Task prompt:
Retype all of the material below word for word, and leave the pictures out.

Material provided:
----------------

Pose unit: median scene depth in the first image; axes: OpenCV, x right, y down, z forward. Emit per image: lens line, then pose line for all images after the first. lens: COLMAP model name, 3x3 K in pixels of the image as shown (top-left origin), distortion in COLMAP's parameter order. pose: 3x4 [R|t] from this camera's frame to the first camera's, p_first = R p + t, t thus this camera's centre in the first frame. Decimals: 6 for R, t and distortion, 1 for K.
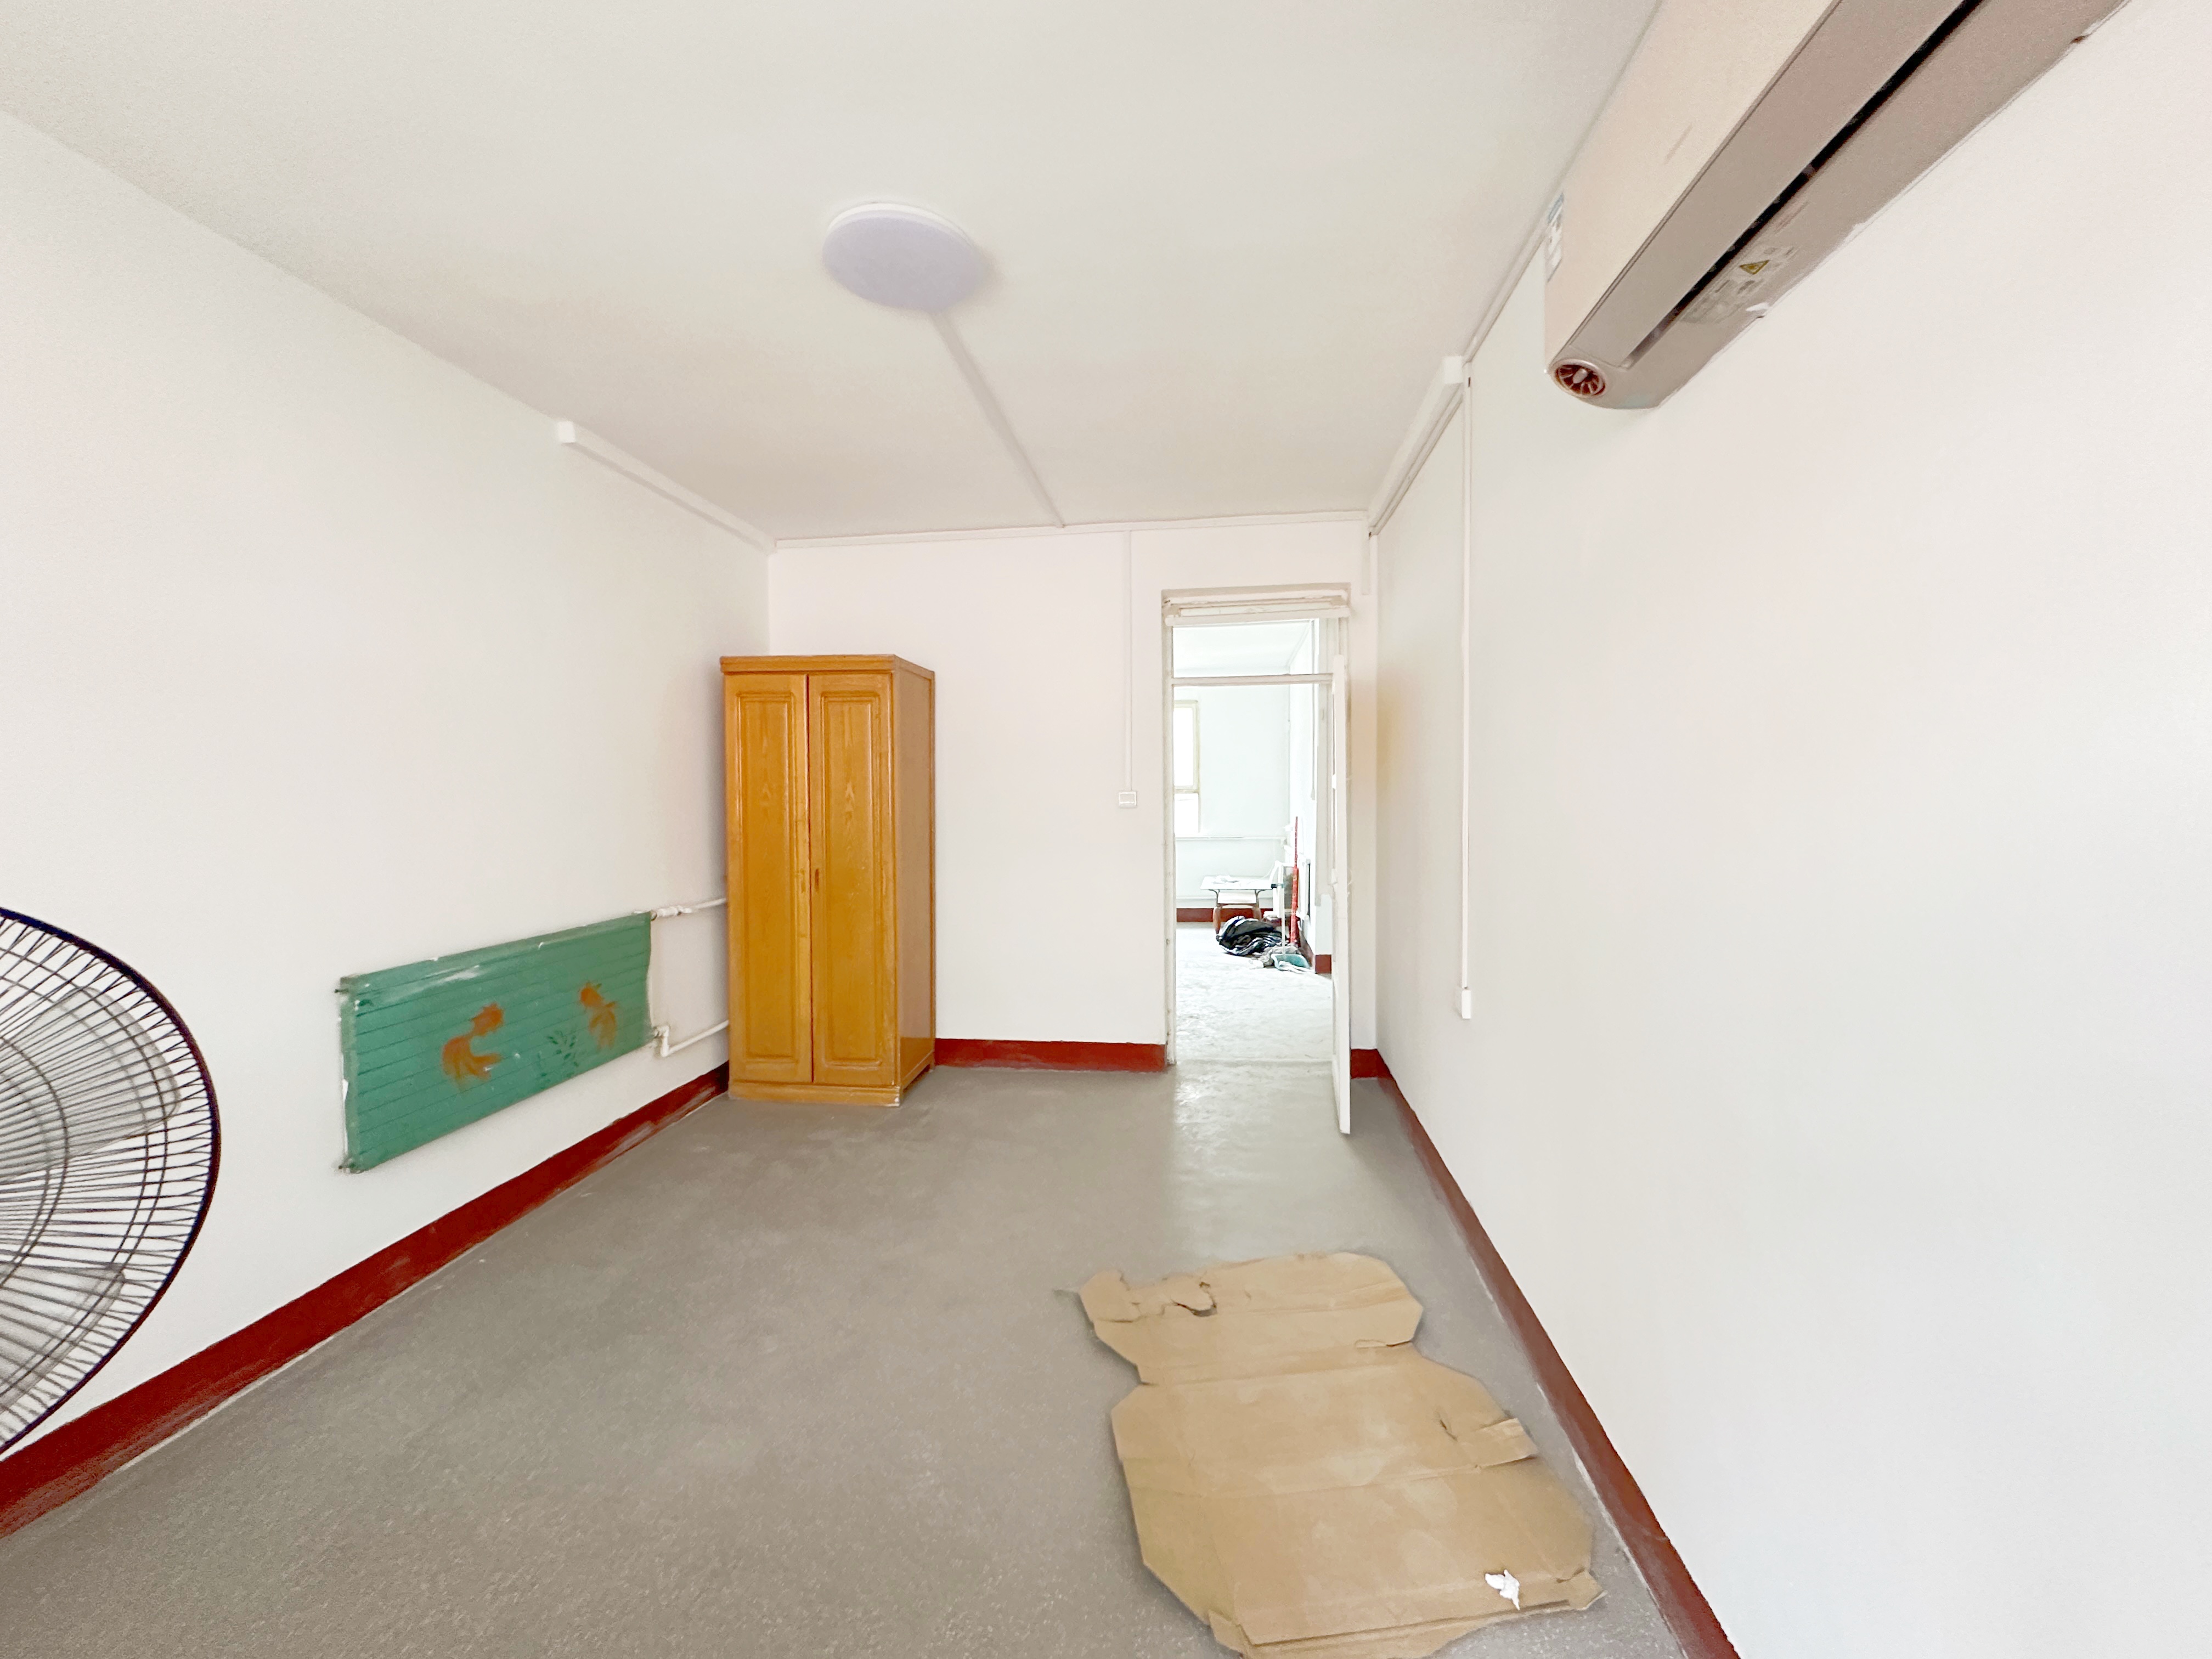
lens RADIAL K [[885.5, 0, 1103.9], [0, 885.5, 816.5], [0, 0, 1]] dist [-0.001438, -0.000140]
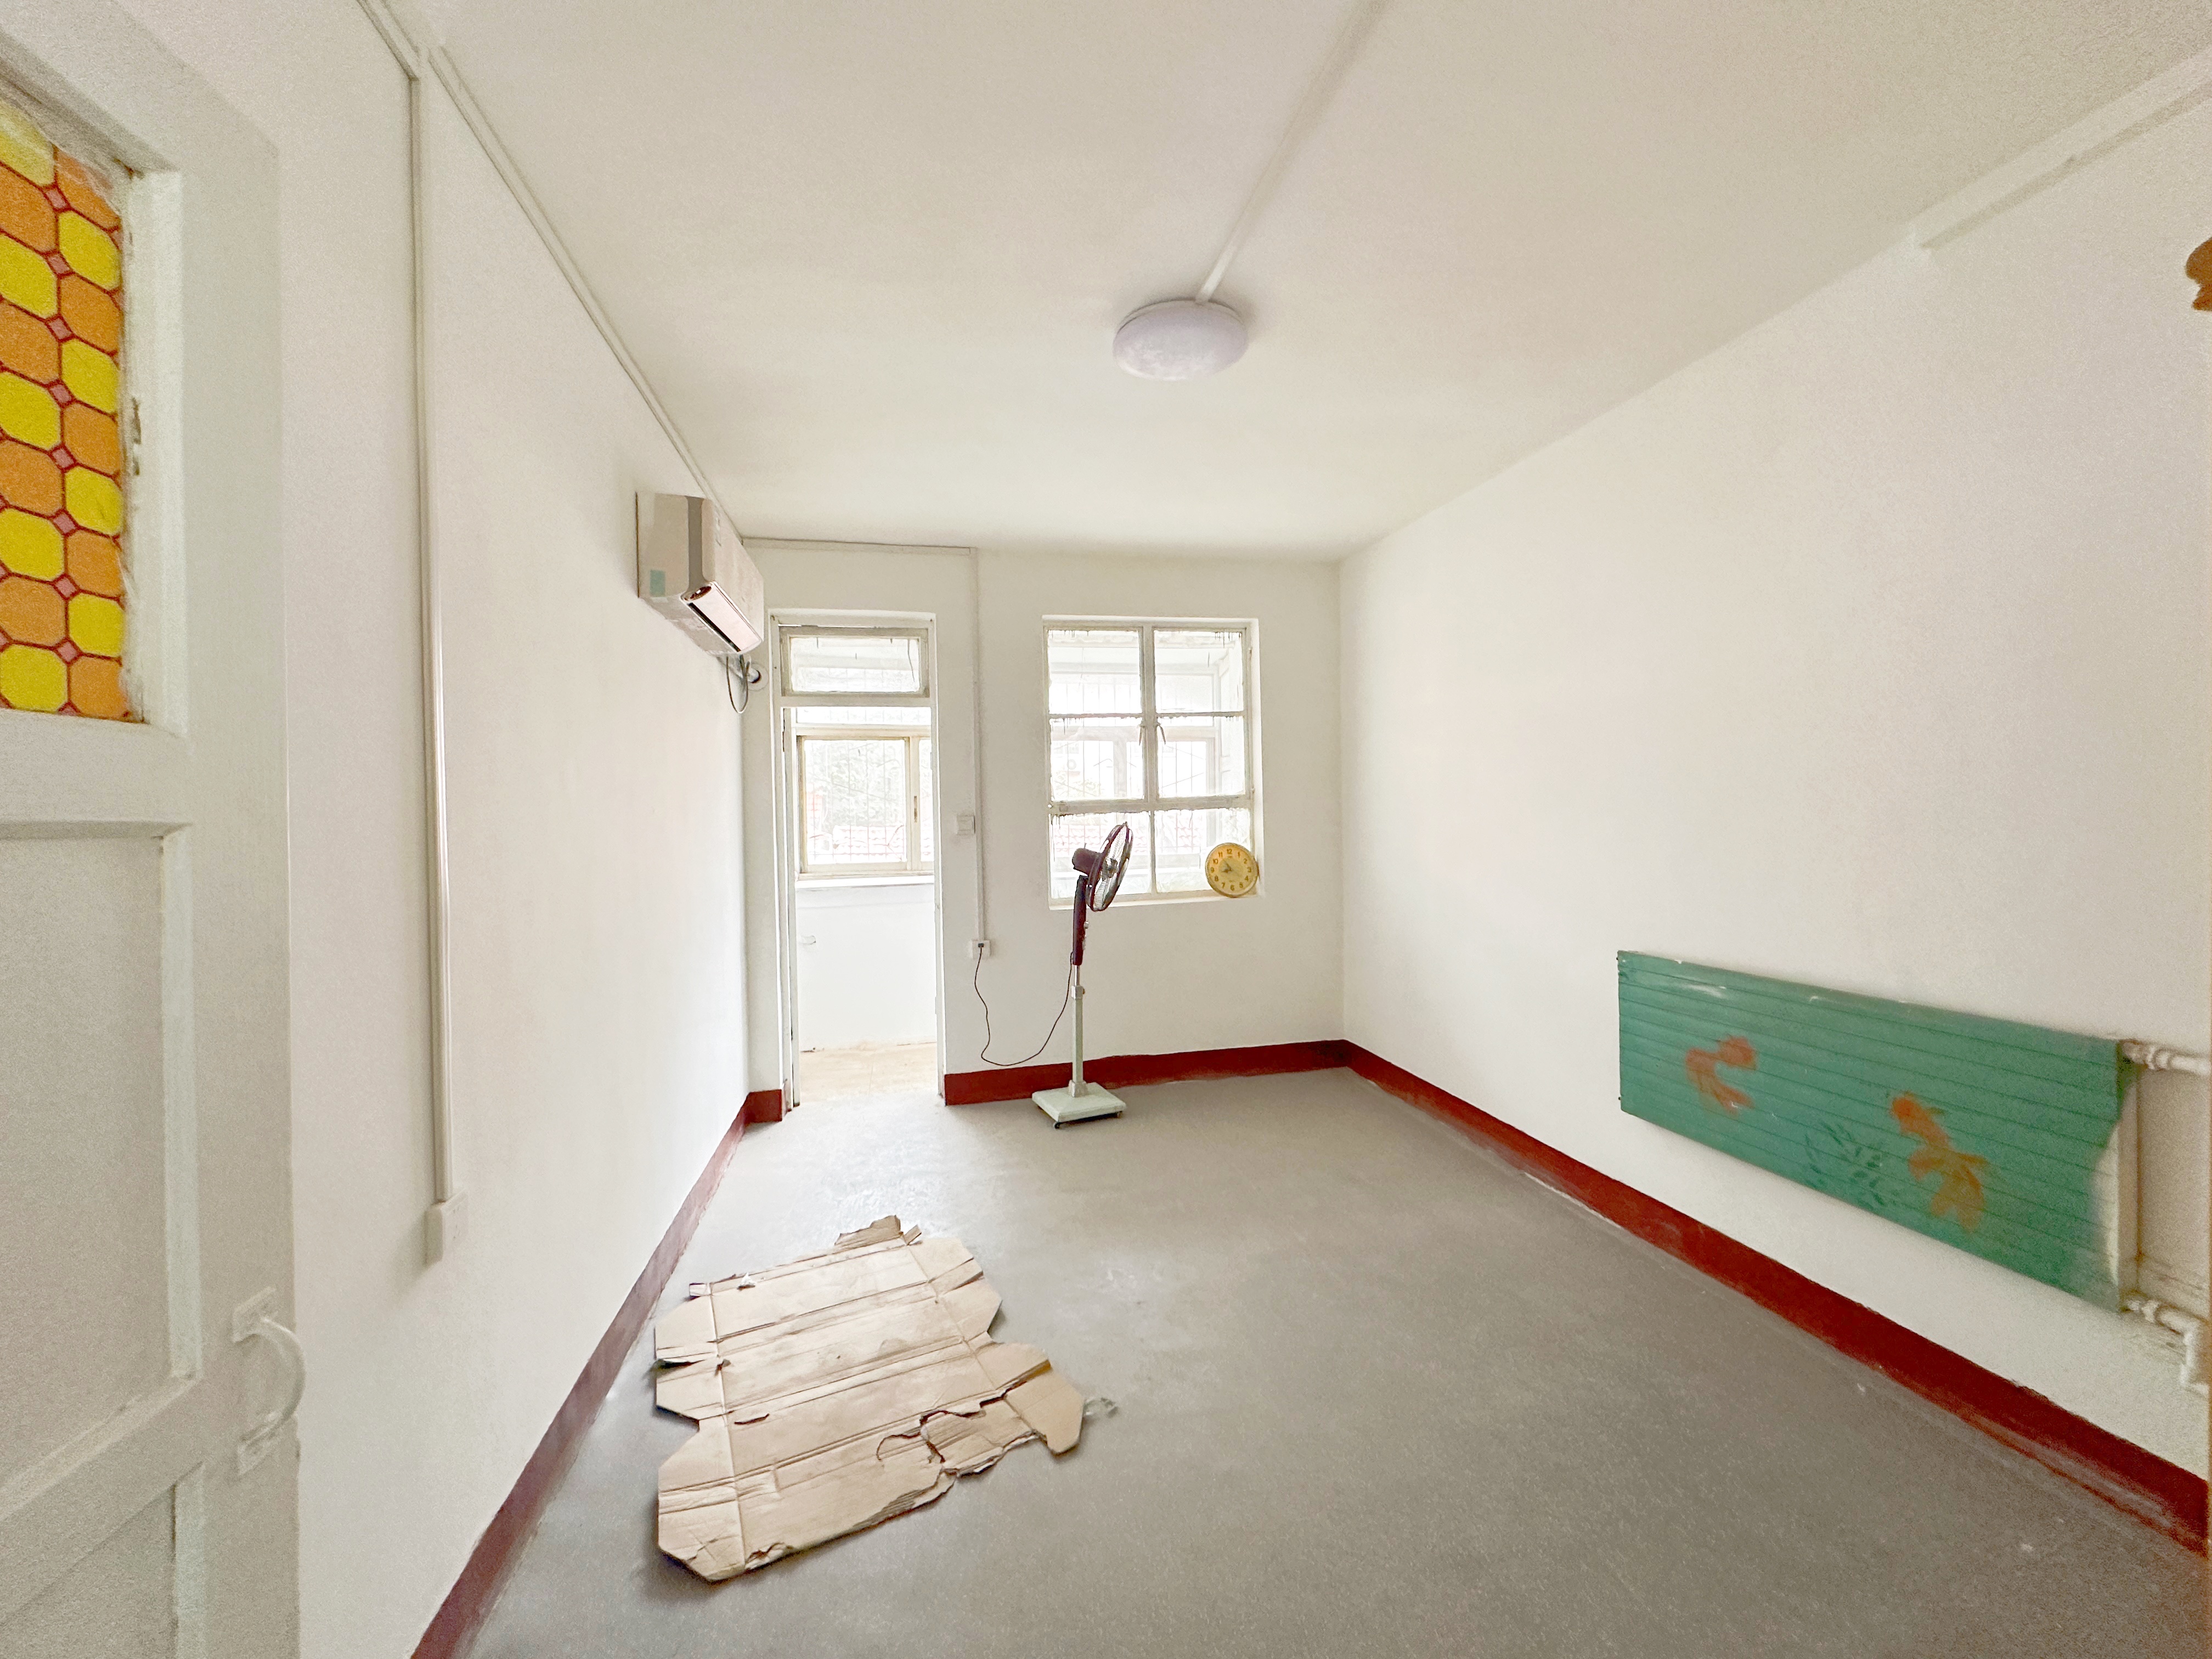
lens RADIAL K [[885.5, 0, 1101.7], [0, 885.5, 822.0], [0, 0, 1]] dist [-0.001438, -0.000140]
pose [[-0.942458, 0.026780, -0.333250, 0.201167], [0.014500, 0.999123, 0.039282, -0.048019], [0.334010, 0.032189, -0.942020, 1.589432]]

----------------

Task solution:
Pose unit: median scene depth in the first image; axes: OpenCV, x right, y down, z forward. Emit per image: lens line, then pose line for all images after the first. lens: COLMAP model name, 3x3 K in pixels of the image as shown (top-left origin), distortion in COLMAP's parameter order. pose: 3x4 [R|t] from this camera's frame to the first camera's, p_first = R p + t, t thus this camera's centre in the first frame. Decimals: 6 for R, t and distortion, 1 for K.
lens RADIAL K [[885.5, 0, 1103.9], [0, 885.5, 816.5], [0, 0, 1]] dist [-0.001438, -0.000140]
lens RADIAL K [[885.5, 0, 1101.7], [0, 885.5, 822.0], [0, 0, 1]] dist [-0.001438, -0.000140]
pose [[-0.942458, 0.026780, -0.333250, 0.201167], [0.014500, 0.999123, 0.039282, -0.048019], [0.334010, 0.032189, -0.942020, 1.589432]]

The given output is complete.